* Brief *
Show each line of the data that contains the string "Child". Case counts.

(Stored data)
.....

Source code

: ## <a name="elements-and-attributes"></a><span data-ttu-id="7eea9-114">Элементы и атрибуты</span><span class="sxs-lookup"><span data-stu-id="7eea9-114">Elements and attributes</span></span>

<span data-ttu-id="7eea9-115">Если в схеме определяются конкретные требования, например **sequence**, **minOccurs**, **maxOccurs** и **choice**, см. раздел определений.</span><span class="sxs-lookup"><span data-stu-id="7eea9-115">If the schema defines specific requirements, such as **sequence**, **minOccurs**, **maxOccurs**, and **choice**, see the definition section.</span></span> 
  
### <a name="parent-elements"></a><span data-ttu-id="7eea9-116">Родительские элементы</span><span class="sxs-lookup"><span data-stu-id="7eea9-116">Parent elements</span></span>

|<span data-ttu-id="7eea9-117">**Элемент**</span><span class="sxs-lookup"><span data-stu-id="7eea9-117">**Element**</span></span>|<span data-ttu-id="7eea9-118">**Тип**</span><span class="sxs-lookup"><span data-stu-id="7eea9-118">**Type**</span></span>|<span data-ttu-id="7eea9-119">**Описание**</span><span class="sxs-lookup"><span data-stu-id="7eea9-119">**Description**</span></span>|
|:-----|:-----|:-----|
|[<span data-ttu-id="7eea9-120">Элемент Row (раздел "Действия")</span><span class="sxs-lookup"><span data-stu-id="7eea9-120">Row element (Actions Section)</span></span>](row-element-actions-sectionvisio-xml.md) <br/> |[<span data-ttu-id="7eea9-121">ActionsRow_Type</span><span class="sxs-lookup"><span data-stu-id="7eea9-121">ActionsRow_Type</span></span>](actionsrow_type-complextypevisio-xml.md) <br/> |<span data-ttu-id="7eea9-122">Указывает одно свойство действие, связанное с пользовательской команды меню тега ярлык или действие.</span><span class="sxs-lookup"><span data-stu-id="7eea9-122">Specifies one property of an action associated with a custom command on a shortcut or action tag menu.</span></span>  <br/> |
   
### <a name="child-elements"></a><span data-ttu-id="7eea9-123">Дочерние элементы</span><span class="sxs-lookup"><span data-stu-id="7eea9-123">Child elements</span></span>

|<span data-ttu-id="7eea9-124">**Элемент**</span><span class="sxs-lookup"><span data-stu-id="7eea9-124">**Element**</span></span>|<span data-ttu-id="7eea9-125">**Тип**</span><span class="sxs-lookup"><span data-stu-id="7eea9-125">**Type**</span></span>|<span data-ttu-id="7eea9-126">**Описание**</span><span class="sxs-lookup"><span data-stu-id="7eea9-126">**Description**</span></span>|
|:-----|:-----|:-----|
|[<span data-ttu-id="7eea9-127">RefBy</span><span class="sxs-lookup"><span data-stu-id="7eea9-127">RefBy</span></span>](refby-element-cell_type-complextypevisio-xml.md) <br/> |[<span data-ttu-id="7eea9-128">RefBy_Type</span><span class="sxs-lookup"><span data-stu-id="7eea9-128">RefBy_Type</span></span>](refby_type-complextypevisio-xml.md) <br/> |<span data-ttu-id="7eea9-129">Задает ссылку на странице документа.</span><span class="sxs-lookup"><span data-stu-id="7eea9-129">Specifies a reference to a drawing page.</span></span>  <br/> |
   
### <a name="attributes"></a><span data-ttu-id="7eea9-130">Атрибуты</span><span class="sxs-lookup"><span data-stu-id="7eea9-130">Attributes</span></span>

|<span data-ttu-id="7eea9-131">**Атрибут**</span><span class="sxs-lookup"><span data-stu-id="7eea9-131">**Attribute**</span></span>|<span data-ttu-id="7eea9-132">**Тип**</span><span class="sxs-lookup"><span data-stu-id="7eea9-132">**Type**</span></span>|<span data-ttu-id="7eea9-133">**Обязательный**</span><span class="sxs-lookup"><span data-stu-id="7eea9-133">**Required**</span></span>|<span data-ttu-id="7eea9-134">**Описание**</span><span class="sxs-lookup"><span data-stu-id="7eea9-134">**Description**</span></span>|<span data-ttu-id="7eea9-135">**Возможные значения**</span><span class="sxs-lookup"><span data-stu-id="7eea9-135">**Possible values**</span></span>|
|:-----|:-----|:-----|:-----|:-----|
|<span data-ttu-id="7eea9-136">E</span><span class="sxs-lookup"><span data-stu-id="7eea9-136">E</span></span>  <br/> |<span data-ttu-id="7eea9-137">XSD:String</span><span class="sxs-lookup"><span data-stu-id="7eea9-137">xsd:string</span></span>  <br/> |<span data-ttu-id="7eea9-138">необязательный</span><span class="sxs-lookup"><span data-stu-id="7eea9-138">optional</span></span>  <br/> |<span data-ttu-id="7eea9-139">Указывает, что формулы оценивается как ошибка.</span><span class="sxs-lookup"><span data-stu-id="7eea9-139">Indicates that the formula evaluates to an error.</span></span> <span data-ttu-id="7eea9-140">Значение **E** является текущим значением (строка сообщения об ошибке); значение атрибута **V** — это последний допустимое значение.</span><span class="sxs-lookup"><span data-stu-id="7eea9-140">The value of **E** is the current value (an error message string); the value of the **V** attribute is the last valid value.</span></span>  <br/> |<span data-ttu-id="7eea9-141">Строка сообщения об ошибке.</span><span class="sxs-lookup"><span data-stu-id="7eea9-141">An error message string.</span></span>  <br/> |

.....

* Task response *
### <a name="child-elements"></a><span data-ttu-id="7eea9-123">Дочерние элементы</span><span class="sxs-lookup"><span data-stu-id="7eea9-123">Child elements</span></span>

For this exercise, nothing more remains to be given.